With its pristine, sheltered waters, minerals and nutrients and abundant supply of plankton, the Fleet is an ideal home for these peculiar little shellfish which are accredited with lowering blood pressure and curing liver problems.
They are also renowned as a fabled aphrodisiac due to their high zinc content.
Their presence is the Fleet was recorded in the 11th century by King Canute's trusty servant Orc when he was handed the fishing rights to the area.
'There is little fish in the Flete except eels, flounders and grey mullet, but it is noted for its oyster beds', he wrote.
The first oyster farm was established at the Fleet in the 18th Century when a Captain Lysle put 30 tons of seed oysters in the water at a cost of £50 6s 6d.
He used the European Flat oyster which took five to six years to grow to a marketable size, and he was probably the first man to establish a successful oyster farming business.

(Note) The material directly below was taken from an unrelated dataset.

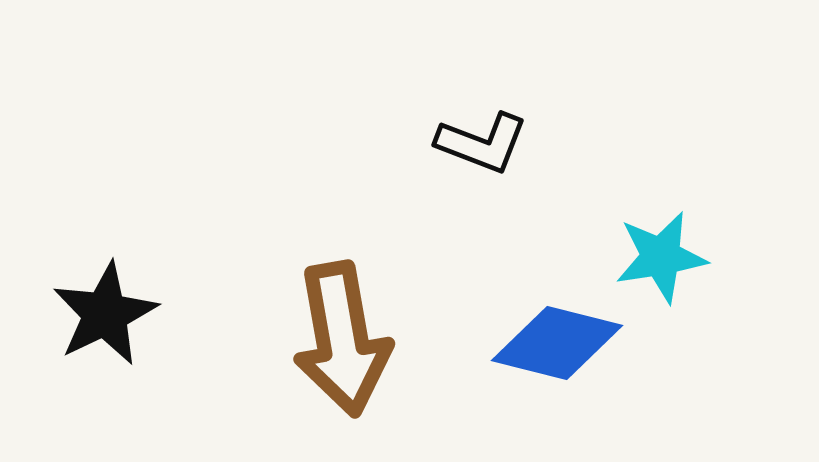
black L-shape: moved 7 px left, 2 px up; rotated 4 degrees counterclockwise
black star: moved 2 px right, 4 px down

The business fell into decline when a fever isolation hospital was built at Ferrybridge in 1880 and the waters were deemed to be unfit for growing and selling shellfish.
It was not until the 1970s when it was suggested that oysters could again be grown on the bed of the Fleet, but it took 20 years for oyster farming to again become a thriving business.

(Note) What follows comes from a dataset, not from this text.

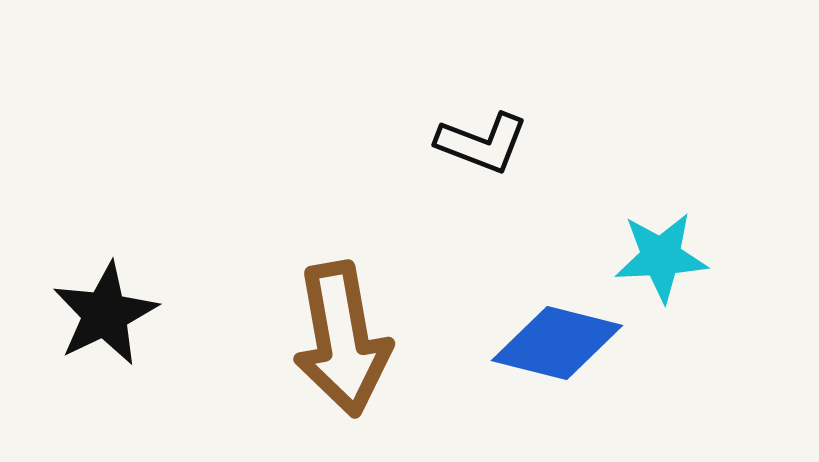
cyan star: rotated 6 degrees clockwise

Neville Copperthwaite, who ran a lobster hatchery and tourist complex at Portland Bill until 1987, targeted a map in the market he believed he could fill and spent three years carrying out trials to test the viability of the scheme.
As a result of the trials a new business was born called Abbotsbury Oysters, partly owned by the Ilchester Estates, controlled by the descendants of Sir Giles Strangways who had been given the fishing rights to the Fleet by Henry VIII.
The Ferrybridge-based business made waves in the UK and it was Mr Copperthwaite who masterminded the first oyster festival in Weymouth in 1991 to promote the humble mollusc by giving people who had never tasted oysters the chance to taste them in a variety of guises.
Mr Copperthwaite said: "They don't have to be just eaten raw, but can be cooked in a variety of ways like other shellfish."
He recommended sprinkling them with cheese and popping them under a hot grill for a minute.
Held in conjunction with Brewers Quay the festival was traditionally held on the Sunday of the spring bank holiday, the day before the Trawler Race.
This year it is happening on Sunday as part of the spectacular weekend of events celebrating the Queen's Golden Jubilee.
Mr Copperthwaite has since left Abbotsbury Oysters and the business was sold by the Ilchester Estates in 1994 to River Exe oyster farmer David Jarrad.
The festival continues in much the same vein and the shellfish continue to be sold to customers throughout the UK and Europe.
Despite a bulging order book Abbotsbury Oysters employs just a handful of staff and still relies on traditional methods to rear its oysters on its five-acre site which can hold two million oysters at a time.